In [1]:
import os
import pandas as pd
from typing import List

Data directories

In [2]:
working_dir = os.getcwd()
parent_dir = "/".join(working_dir.split("/")[:-1])
data_dir = f"{parent_dir}/data"
data_list = os.listdir(data_dir)

print(f"[Info:] Parent Directory: {parent_dir}")
print(f"[Info:] Working Directory: {working_dir}")
print(f"[Info:] Data Directory: {data_list}")

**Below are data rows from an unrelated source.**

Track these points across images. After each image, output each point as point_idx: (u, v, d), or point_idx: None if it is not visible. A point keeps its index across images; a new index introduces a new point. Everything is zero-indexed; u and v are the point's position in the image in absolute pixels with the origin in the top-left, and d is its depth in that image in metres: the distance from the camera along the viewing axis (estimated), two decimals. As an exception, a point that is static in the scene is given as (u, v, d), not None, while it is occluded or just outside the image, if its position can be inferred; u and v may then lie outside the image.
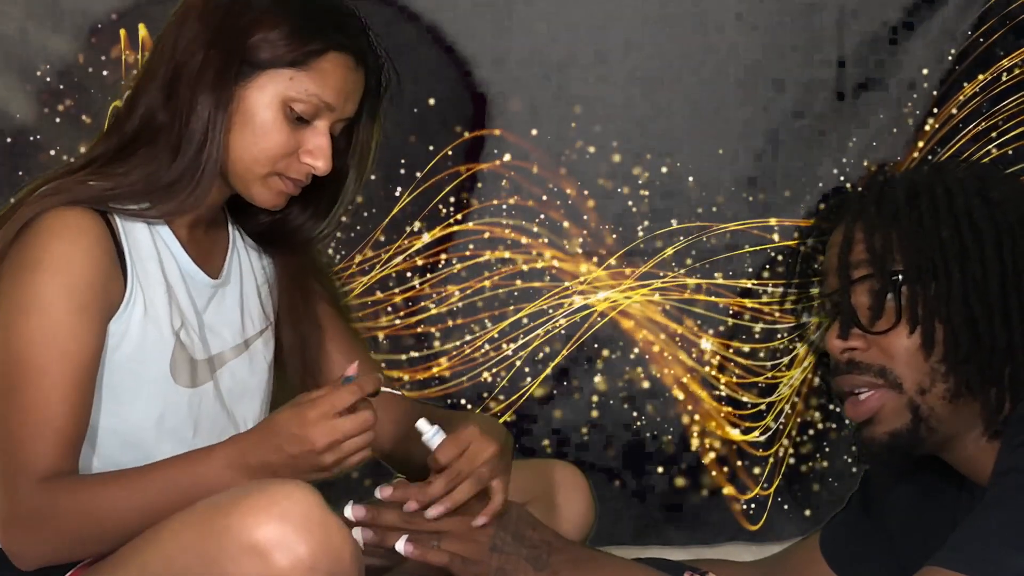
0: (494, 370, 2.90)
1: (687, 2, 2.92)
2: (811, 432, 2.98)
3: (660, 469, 2.94)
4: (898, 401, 1.74)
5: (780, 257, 2.96)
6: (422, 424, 1.76)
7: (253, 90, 1.75)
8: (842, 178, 2.97)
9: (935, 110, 2.97)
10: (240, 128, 1.75)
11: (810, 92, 2.96)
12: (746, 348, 2.96)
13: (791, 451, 2.97)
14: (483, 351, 2.90)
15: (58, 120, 2.70)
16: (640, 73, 2.92)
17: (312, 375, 1.91)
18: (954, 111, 2.98)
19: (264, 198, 1.79)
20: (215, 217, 1.86)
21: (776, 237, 2.97)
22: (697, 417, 2.95)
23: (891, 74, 2.97)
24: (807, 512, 2.98)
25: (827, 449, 2.99)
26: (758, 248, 2.97)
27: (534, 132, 2.90)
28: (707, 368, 2.95)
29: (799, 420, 2.98)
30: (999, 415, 1.72)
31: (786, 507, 2.97)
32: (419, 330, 2.89)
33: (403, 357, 2.87)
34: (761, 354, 2.97)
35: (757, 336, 2.97)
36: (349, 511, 1.73)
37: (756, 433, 2.96)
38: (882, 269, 1.74)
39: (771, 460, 2.97)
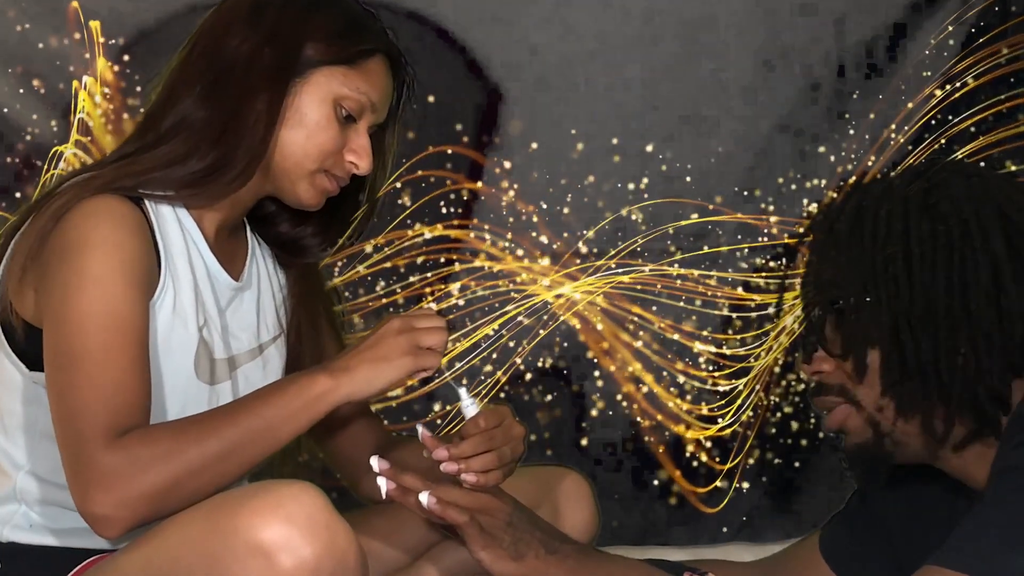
0: (491, 364, 2.90)
1: (688, 2, 2.93)
2: (777, 420, 3.00)
3: (654, 468, 2.95)
4: (858, 417, 1.77)
5: (771, 259, 2.97)
6: (462, 392, 1.79)
7: (307, 86, 1.78)
8: (839, 182, 2.98)
9: (936, 108, 2.98)
10: (292, 124, 1.78)
11: (810, 91, 2.96)
12: (739, 342, 2.97)
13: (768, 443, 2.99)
14: (481, 350, 2.91)
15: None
16: (640, 73, 2.93)
17: None
18: (955, 105, 2.99)
19: (308, 195, 1.82)
20: (238, 223, 1.88)
21: (775, 234, 2.97)
22: (693, 416, 2.95)
23: (891, 73, 2.98)
24: (789, 505, 2.99)
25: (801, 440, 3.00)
26: (756, 245, 2.97)
27: (533, 138, 2.91)
28: (702, 368, 2.96)
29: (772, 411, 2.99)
30: (943, 436, 1.73)
31: (761, 500, 2.98)
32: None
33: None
34: (749, 343, 2.97)
35: (751, 333, 2.97)
36: (375, 462, 1.75)
37: (718, 425, 2.97)
38: (826, 299, 1.77)
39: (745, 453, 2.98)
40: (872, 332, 1.73)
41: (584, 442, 2.94)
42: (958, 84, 2.98)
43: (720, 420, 2.96)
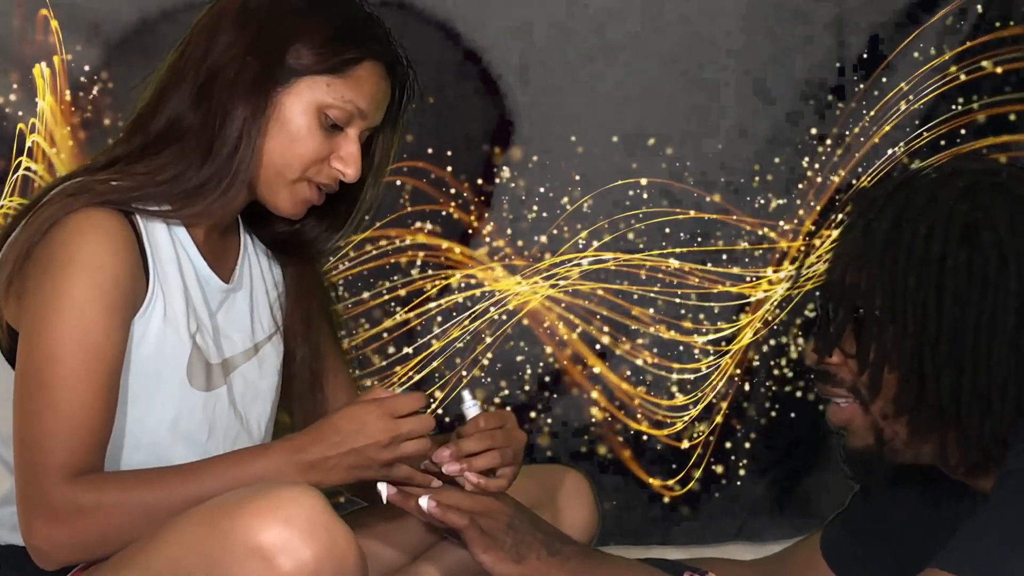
0: (489, 363, 2.91)
1: (687, 2, 2.93)
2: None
3: (653, 468, 2.96)
4: (864, 420, 1.76)
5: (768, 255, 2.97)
6: (465, 393, 1.80)
7: (289, 96, 1.76)
8: (835, 179, 2.98)
9: (937, 105, 2.98)
10: (274, 134, 1.76)
11: (809, 92, 2.96)
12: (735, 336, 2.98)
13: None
14: (481, 349, 2.91)
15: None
16: (639, 73, 2.93)
17: (321, 387, 1.92)
18: (958, 105, 2.99)
19: (287, 205, 1.80)
20: (230, 223, 1.87)
21: (778, 236, 2.97)
22: (690, 416, 2.96)
23: (892, 72, 2.98)
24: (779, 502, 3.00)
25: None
26: (757, 246, 2.97)
27: (532, 138, 2.90)
28: (699, 360, 2.96)
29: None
30: (957, 463, 1.73)
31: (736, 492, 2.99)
32: (418, 324, 2.90)
33: (407, 350, 2.88)
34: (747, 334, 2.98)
35: (746, 323, 2.97)
36: None
37: (712, 425, 2.97)
38: (850, 304, 1.75)
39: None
40: (892, 354, 1.71)
41: (583, 445, 2.94)
42: (971, 74, 2.97)
43: (718, 419, 2.97)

[Info:] Parent Directory: /home/arfan/Documents/Others/Omegga/project
[Info:] Working Directory: /home/arfan/Documents/Others/Omegga/project/dev
[Info:] Data Directory: ['final_data.xlsx', 'raw_data.xlsx']


Dataset generation blocks

In [3]:
def generate_dataset(
    df: pd.DataFrame,
    sample_size: int,
    ordering_col: str,
    columns_to_drop: List[str],
    dropping_axis: int = 1,
    randomness: int = 42,
    replacement: bool = True,
    reset_index: bool = True) -> pd.DataFrame:
    """generating sample dataset from the original one.
    This function accepts pandas dataframe and selects
    rows with sampling. returns similar type of pandas
    dataframe.
    
    Note: Original dataset is not provided for privacy

    Args:
        df (pd.DataFrame): input pandas tabular dataframe
        sample_size (int): sample size to extract data from original data
        dropping_axis (int): accpets 0 or 1. to drop following column or row 
                                if 1 then column wise row dropping otherwise 
                                vice versa
        randomness (int): integer to introduce randomness in the data
        ordering_col (str): column to follow ordering of the rows
        columns_to_drop (List[str]): list of columns to drop
        replacement (bool, optional): whether sampling with replacement or not. 
                                        Defaults to True.
        reset_index (bool, optional): if resetting of the indexes needed or not. 
                                        Defaults to True.

    Returns:
        pd.DataFrame: resulting data into pandas tabular dataframe
    """
    df = df.sample(n=sample_size, replace=replacement, random_state=randomness)
    df.drop(columns_to_drop, axis=dropping_axis, inplace=True)
    df.sort_values(ordering_col, inplace=True)
    if reset_index:
        df.reset_index(inplace=True)
    
    return df

In [4]:
for file in data_list:
    if "raw_data" in file:
        df = pd.read_excel(f"{data_dir}/{file}")
    else:
        other_df = df = pd.read_excel(f"{data_dir}/{file}")

In [5]:
df.shape

(6047, 260)

In [6]:
sampled_df = generate_dataset(
    df=df,
    sample_size=1000,
    ordering_col="order",
    columns_to_drop=["AnalyzerID"],
    dropping_axis=1,
    randomness=42,
    replacement=True,
    reset_index=True
)

In [7]:
sampled_df.shape

(1000, 260)

In [8]:
sampled_df.columns[2:]

Index(['CA (HPLC)',     1350.16,     1352.64,     1355.14,     1357.64,
           1360.16,     1362.68,     1365.21,     1367.75,      1370.3,
       ...
           2472.75,      2481.1,     2489.51,     2497.97,      2506.5,
           2515.08,     2523.72,     2532.42,     2541.18,        2550],
      dtype='object', length=258)

In [9]:
sampled_df.to_excel(f"{data_dir}/final_data.xlsx", index=False, columns=sampled_df.columns[2:])